If you expected the visiting San Antonio Spurs to roll over and die against the Celtics just because they were sitting four key players in Tony Parker, Manu Ginobili, Kawhi Leonard and Tiago Splitter, then you don't know much about this Spurs team. The beauty of Gregg Popovich's system is it works almost as well with Boris Diaw and Cory Joseph as it does with the stars.
The Celtics knew this going in, of course. Brad Stevens marveled before the game, in fact, that some of the most inspiring basketball he's ever seen has come from the Spurs "when they're resting their guys." (He then added that some other of the most inspiring play he's seen is the Spurs "when they have their guys." In conclusion: The Spurs are always good.)
Postgame, Stevens was singing the same tune. After watching the Spurs come to life and put them away late, buoyed by 23 second-half points from Tim Duncan, he couldn't help but rave a little bit.
"Those guys," the Celtics coach said. "No matter who they have, they put a lot of pressure on you. The way that they move the ball - it's basketball the way basketball should be played. It's a pleasure to watch unless you're the one coaching against them."

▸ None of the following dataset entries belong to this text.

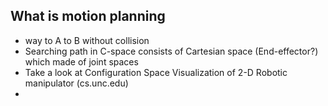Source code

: ## What is motion planning
- way to A to B without collision
- Searching path in C-space consists of Cartesian space (End-effector?) which made of joint spaces
- Take a look at Configuration Space Visualization of 2-D Robotic manipulator (cs.unc.edu)
- 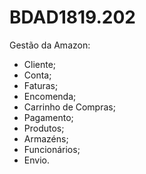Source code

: # BDAD1819.202

Gestão da Amazon:
- Cliente;
- Conta;
- Faturas;
- Encomenda;
- Carrinho de Compras;
- Pagamento;
- Produtos;
- Armazéns;
- Funcionários;
- Envio.
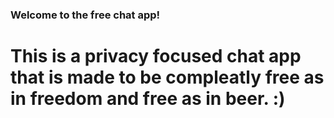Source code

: ### Welcome to the free chat app!

# This is a privacy focused chat app that is made to be compleatly free as in freedom and free as in beer. :)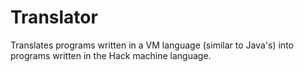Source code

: # Translator

Translates programs written in a VM language (similar to Java's) into programs written in the Hack machine language.
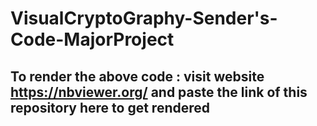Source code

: # VisualCryptoGraphy-Sender's-Code-MajorProject

## To render the above code : visit website  https://nbviewer.org/ and paste the link of this repository here to get rendered

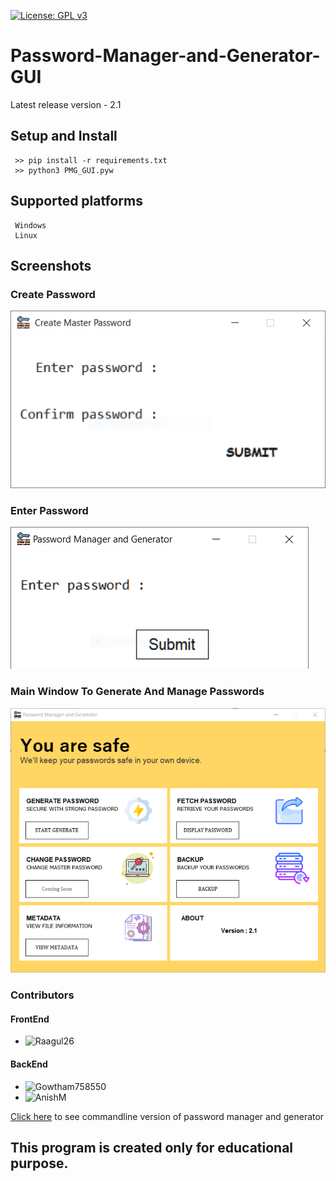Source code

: [![License: GPL v3](https://img.shields.io/badge/License-GPLv3-blue.svg)](https://www.gnu.org/licenses/gpl-3.0)

# Password-Manager-and-Generator-GUI

Latest release version - 2.1


## Setup and Install
     >> pip install -r requirements.txt
     >> python3 PMG_GUI.pyw

## Supported platforms
     Windows
     Linux

## Screenshots

### Create Password
<img src='https://github.com/Raagul26/Password-Manager-and-Generator--GUI/blob/master/Screenshots/create_pwd.PNG'>

### Enter Password
<img src='https://github.com/Raagul26/Password-Manager-and-Generator--GUI/blob/master/Screenshots/enter_pwd.PNG'>

### Main Window To Generate And Manage Passwords
<img src='https://github.com/Raagul26/Password-Manager-and-Generator--GUI/blob/master/Screenshots/window.PNG'>

### Contributors 

#### FrontEnd
  * ![Raagul26](https://github.com/Raagul26/) 
#### BackEnd
  * ![Gowtham758550](https://github.com/gowtham758550/) 
  * ![AnishM](https://github.com/Anish-M-code/) 



[Click here](https://github.com/gowtham758550/password-generator-and-manager) to see commandline version of password manager and generator
     
## This program is created only for educational purpose.
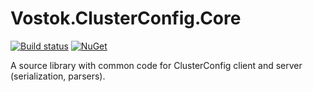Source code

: # Vostok.ClusterConfig.Core

[![Build status](https://ci.appveyor.com/api/projects/status/github/vostok/clusterconfig.core?svg=true&branch=master)](https://ci.appveyor.com/project/vostok/clusterconfig.core/branch/master)
[![NuGet](https://img.shields.io/nuget/v/Vostok.ClusterConfig.Core.svg)](https://www.nuget.org/packages/Vostok.ClusterConfig.Core)

A source library with common code for ClusterConfig client and server (serialization, parsers).
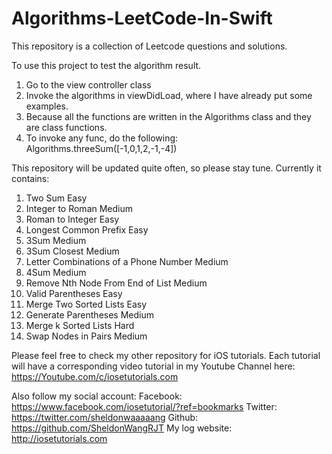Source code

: # Algorithms-LeetCode-In-Swift
This repository is a collection of Leetcode questions and solutions. 

To use this project to test the algorithm result. 
1. Go to the view controller class 
2. Invoke the algorithms in viewDidLoad, where I have already put some examples. 
3. Because all the functions are written in the Algorithms class and they are class functions.
4. To invoke any func, do the following:  
   Algorithms.threeSum([-1,0,1,2,-1,-4])
   

This repository will be updated quite often, so please stay tune. Currently it contains:
1.    Two Sum   		                                      Easy		
12.	Integer to Roman   			                	         	Medium	
13.	Roman to Integer   			                	          Easy	
14.	Longest Common Prefix   			                     	Easy	
15.	3Sum   			                	                	    Medium	
16.	3Sum Closest   			                	             	Medium	
17.	Letter Combinations of a Phone Number   		        Medium	
18.	4Sum   			                	                	   	Medium	
19.	Remove Nth Node From End of List   			           	Medium	
20.	Valid Parentheses   			                	        Easy	
21.	Merge Two Sorted Lists   		 	                    	Easy	
22.	Generate Parentheses   			                      	Medium	
23.	Merge k Sorted Lists   			                      	Hard	
24.	Swap Nodes in Pairs   			                       	Medium	

Please feel free to check my other repository for iOS tutorials. Each tutorial will have a corresponding video tutorial in my Youtube Channel here:
https://Youtube.com/c/iosetutorials.com

Also follow my social account: 
Facebook: https://www.facebook.com/iosetutorial/?ref=bookmarks 
Twitter: https://twitter.com/sheldonwaaaaang 
Github: https://github.com/SheldonWangRJT
My log website: http://iosetutorials.com

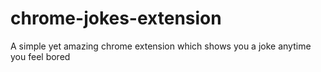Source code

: # chrome-jokes-extension
A simple yet amazing chrome extension which shows you a joke anytime you feel bored
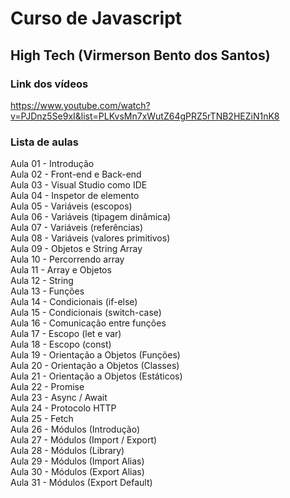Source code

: # Curso de Javascript  
## High Tech (Virmerson Bento dos Santos)  
### Link dos vídeos  
<https://www.youtube.com/watch?v=PJDnz5Se9xI&list=PLKvsMn7xWutZ64gPRZ5rTNB2HEZiN1nK8>

### Lista de aulas

Aula 01 - Introdução  
Aula 02 - Front-end e Back-end  
Aula 03 - Visual Studio como IDE  
Aula 04 - Inspetor de elemento  
Aula 05 - Variáveis (escopos)  
Aula 06 - Variáveis (tipagem dinâmica)  
Aula 07 - Variáveis (referências)  
Aula 08 - Variáveis (valores primitivos)  
Aula 09 - Objetos e String Array  
Aula 10 - Percorrendo array  
Aula 11 - Array e Objetos  
Aula 12 - String  
Aula 13 - Funções  
Aula 14 - Condicionais (if-else)  
Aula 15 - Condicionais (switch-case)  
Aula 16 - Comunicação entre funções  
Aula 17 - Escopo (let e var)  
Aula 18 - Escopo (const)  
Aula 19 - Orientação a Objetos (Funções)  
Aula 20 - Orientação a Objetos (Classes)  
Aula 21 - Orientação a Objetos (Estáticos)  
Aula 22 - Promise  
Aula 23 - Async / Await  
Aula 24 - Protocolo HTTP  
Aula 25 - Fetch  
Aula 26 - Módulos (Introdução)  
Aula 27 - Módulos (Import / Export)  
Aula 28 - Módulos (Library)  
Aula 29 - Módulos (Import Alias)  
Aula 30 - Módulos (Export Alias)  
Aula 31 - Módulos (Export Default)  
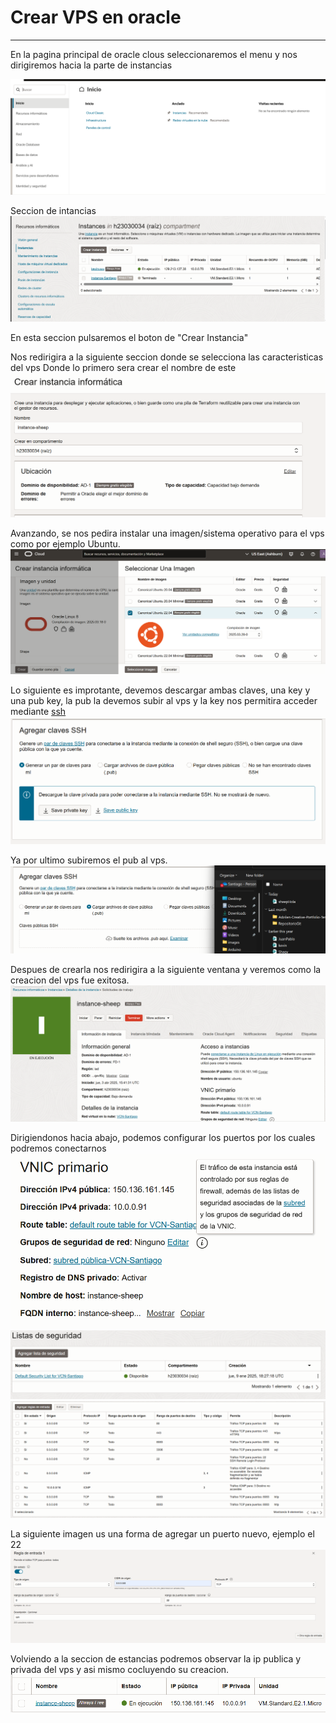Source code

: # Crear VPS en oracle
---
En la pagina principal de oracle clous seleccionaremos el menu y nos dirigiremos hacia la parte de instancias

![screen](/servidorOracle/Creacion_en_Oracle/SeccionInstancias.png)

Seccion de intancias
![scree](/servidorOracle/Creacion_en_Oracle/Instancias.png)

En esta seccion pulsaremos el boton de "Crear Instancia"

Nos redirigira a la siguiente seccion donde se selecciona las caracteristicas del vps
Donde lo primero sera crear el nombre de este
![screen](/servidorOracle/Creacion_en_Oracle/CrearInstancia1.png)

Avanzando, se nos pedira instalar una imagen/sistema operativo para el vps como por ejemplo Ubuntu.
![screen](/servidorOracle/Creacion_en_Oracle/CrearInstancia2.png)

Lo siguiente es improtante, devemos descargar ambas claves, una key y una pub key, la pub la devemos subir al vps y la key nos permitira acceder
mediante [ssh](./Entrar_mediante_SSH)
![screen](/servidorOracle/Creacion_en_Oracle/CrearInstancia3.png)

Ya por ultimo subiremos el pub al vps.
![screen](/servidorOracle/Creacion_en_Oracle/CrearInstancia4.png)

Despues de crearla nos redirigira a la siguiente ventana y veremos como la creacion del vps fue exitosa.
![screen](/servidorOracle/Creacion_en_Oracle/CreacionVPScompleta.png)

Dirigiendonos hacia abajo, podemos configurar los puertos por los cuales podremos conectarnos
![screen](/servidorOracle/Creacion_en_Oracle/puertos.png)
![screen](/servidorOracle/Creacion_en_Oracle/seccionpuertos.png)
![screen](/servidorOracle/Creacion_en_Oracle/tablapuertos.png)

La siguiente imagen us una forma de agregar un puerto nuevo, ejemplo el 22
![screen](/servidorOracle/Creacion_en_Oracle/EjemplodePuerto.png)

Volviendo a la seccion de estancias podremos observar la ip publica y privada del vps y asi mismo cocluyendo su creacion.
![screen](/servidorOracle/Creacion_en_Oracle/vpsComplete.png)

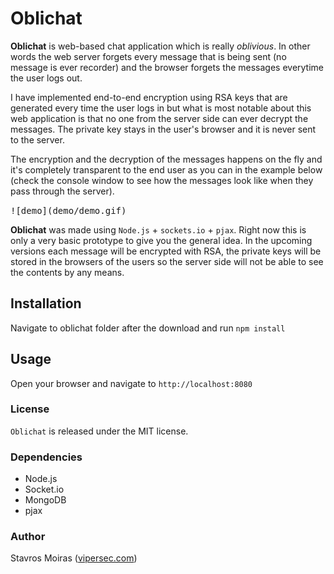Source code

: # Oblichat

**Oblichat** is web-based chat application which is really *oblivious*. In other words the web server forgets every message that is being sent (no message is ever recorder) and the browser forgets the messages everytime the user logs out.

I have implemented end-to-end encryption using RSA keys that are generated every time the user logs in but what is most notable about this web application is that no one from the server side can ever decrypt the messages. The private key stays in the user's browser and it is never sent to the server.

The encryption and the decryption of the messages happens on the fly and it's completely transparent to the end user as you can in the example below (check the console window to see how the messages look like when they pass through the server).

<kbd>
![demo](demo/demo.gif)
</kbd>


**Oblichat** was made using `Node.js` + `sockets.io` + `pjax`. Right now this is only a very basic prototype to give you the general idea. In the upcoming versions each message will be encrypted with RSA, the private keys will be stored in the browsers of the users so the server side will not be able to see the contents by any means.


## Installation
Navigate to oblichat folder after the download and run `npm install`

## Usage
Open your browser and navigate to `http://localhost:8080`

### License

`Oblichat` is released under the MIT license.

### Dependencies

- Node.js
- Socket.io
- MongoDB
- pjax

### Author

Stavros Moiras ([vipersec.com](http://vipersec.com))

For the Celtics, it was a fitting conclusion to the first half of the season. After losing 104-92, the C's now head into the All-Star weekend (more like a full All-Star week off, as they don't play again until next Wednesday) at 19-35. They won four games out of five these last couple weeks, but justifiably, they lost tonight to a better, more experienced team.
"I don't really look too much at the last game before the All-Star break," said Gerald Wallace, who's been through quite a few All-Star weekends in his career. "A lot of times, most guys are already on vacation, especially with a young team like this. San Antonio is an experienced team - they knew what to do. We've just got to throw this game out the window."
Overall, the Celtics have made strides over the last couple of weeks. With Rajon Rondo back (and surprisingly boasting a jump shot), Kelly Olynyk breaking out and Jared Sullinger hitting his stride, the team has more reason for optimism now than it's had in a while. But still, 19-35 is one of the six or seven worst records in the league, a frustrating fall from grace for a perennial playoff team with a lot of talented players.
"I didn't come here thinking that we were going to be struggling like this," said Kris Humphries. "I think you're a loser if you come in saying this is how we'd perform."
For the NBA's giants, the title-contending teams like San Antonio and Miami, the All-Star break is a chance to enjoy a vacation and bask in the midseason glory. For the Celtics, it's a chance to lick a few wounds and address a few weaknesses.
"I want them to get rest," Stevens said. "If they're dinged up, I want them to get healthy. I want them to feel good when Monday or Tuesday rolls around, but at the same time, I want them to continue to think about what makes us good and what makes us not as good. We'll hammer that at practice when we get back together."
The Celtics have a lot to build on right now, considering their recent successes, but the weeks ahead will bring a lot more challenges - especially considering that the second-half schedule begins next week with a lethal Phoenix team.
"We've got to everybody healthy and everybody on the same page," said Wallace. "We're missing Avery [Bradley], Jared's sick, guys are banged up. I think this break comes at a good time for us - we've got to get everybody on the same page.
"Right now, we have spurts where we're on the right page and spurts where we're not. Sometimes we look like a team, and sometimes we look like five individuals playing basketball. We've got to get everybody together and continue to move forward."